ReCo1: A Fault resilient technique of Correlation Sensitive Stochastic Designs

TL;DR

This paper introduces ReCo, a fault-tolerant framework for correlation-sensitive stochastic logic circuits, significantly improving reliability and accuracy in error-prone stochastic systems, especially in critical applications like security and medical devices.

Contribution

The paper develops a novel ReCo framework for remodelling correlation in stochastic logic elements, enhancing fault tolerance without compromising overall circuit reliability.

Findings

Achieved a 92.80 SSIM in noisy image processing

ReCo reduces hardware area for correction blocks

Improves accuracy in correlation-sensitive stochastic circuits

Abstract

In stochastic circuits, major sources of error are correlation errors, soft errors and random fluctuation errors that affect the accuracy and reliability of the circuit. The soft error has the effect of changing the correlation status and in turn changes the probability of numbers leading to the erroneous output. This has serious impact on security and medical systems where highly accurate systems are required. We tackle this problem by introducing the fault-tolerant technique of correlation-sensitive stochastic logic circuits.
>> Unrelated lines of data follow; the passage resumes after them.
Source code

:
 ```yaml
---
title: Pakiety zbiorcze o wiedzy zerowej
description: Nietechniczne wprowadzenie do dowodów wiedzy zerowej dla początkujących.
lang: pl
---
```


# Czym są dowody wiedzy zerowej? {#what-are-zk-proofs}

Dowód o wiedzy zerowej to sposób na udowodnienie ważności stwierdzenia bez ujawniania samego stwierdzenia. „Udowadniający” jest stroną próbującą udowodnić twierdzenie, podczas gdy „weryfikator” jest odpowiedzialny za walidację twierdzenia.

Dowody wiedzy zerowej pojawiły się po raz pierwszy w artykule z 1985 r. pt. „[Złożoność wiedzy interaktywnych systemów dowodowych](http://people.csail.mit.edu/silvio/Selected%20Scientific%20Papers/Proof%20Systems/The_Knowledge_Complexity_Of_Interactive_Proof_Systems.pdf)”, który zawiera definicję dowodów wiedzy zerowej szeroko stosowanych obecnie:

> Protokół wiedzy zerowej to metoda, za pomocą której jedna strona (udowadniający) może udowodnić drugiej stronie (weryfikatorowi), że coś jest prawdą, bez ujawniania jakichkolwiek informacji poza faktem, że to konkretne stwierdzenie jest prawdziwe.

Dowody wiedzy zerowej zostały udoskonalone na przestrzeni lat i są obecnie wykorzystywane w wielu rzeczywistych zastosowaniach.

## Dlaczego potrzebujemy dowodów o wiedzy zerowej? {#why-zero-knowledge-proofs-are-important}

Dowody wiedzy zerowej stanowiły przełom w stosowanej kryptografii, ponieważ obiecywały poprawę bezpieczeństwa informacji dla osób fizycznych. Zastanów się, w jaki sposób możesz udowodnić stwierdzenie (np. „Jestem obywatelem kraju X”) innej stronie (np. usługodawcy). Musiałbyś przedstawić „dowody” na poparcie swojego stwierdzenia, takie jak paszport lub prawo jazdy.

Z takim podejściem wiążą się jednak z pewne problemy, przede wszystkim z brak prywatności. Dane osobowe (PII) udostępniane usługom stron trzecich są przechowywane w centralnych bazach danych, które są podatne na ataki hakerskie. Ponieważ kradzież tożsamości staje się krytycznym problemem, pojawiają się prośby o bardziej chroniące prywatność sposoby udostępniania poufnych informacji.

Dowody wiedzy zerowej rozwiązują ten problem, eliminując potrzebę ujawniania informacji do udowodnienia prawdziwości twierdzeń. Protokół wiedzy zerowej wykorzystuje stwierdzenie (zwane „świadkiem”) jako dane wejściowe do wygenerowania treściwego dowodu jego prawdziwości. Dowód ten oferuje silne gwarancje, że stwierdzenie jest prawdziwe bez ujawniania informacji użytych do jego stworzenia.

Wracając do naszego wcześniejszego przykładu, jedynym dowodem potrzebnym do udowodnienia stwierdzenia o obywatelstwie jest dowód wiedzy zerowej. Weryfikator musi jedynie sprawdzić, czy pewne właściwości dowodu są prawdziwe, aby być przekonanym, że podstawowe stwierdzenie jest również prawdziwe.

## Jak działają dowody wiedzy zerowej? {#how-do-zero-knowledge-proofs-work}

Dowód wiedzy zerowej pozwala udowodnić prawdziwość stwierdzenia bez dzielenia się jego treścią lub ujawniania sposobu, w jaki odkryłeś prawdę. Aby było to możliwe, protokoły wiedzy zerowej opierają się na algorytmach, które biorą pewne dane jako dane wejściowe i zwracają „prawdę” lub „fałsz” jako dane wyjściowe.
We develop a framework of Remodelling Correlation(ReCo) for Stochastic Logic Elements; AND, XOR and OR for reliable operation. We present two variants of ReCo models in combinational circuits with contradictory requirements by stating two interesting case studies. The proposed technique selects logic elements and places correction blocks based on a priority-based rule that helps to converge to the desired MSE quickly requiring less hardware area. It is shown that this technique does not alter the reliability of the overall circuit. To demonstrate the practical effectiveness of the proposed framework, contrast stretch operation on a standard image in a noisy environment is studied. A high structural similarity index measure of 92.80 is observed for the output image with the proposed approach compared to the image (with error) 66.43.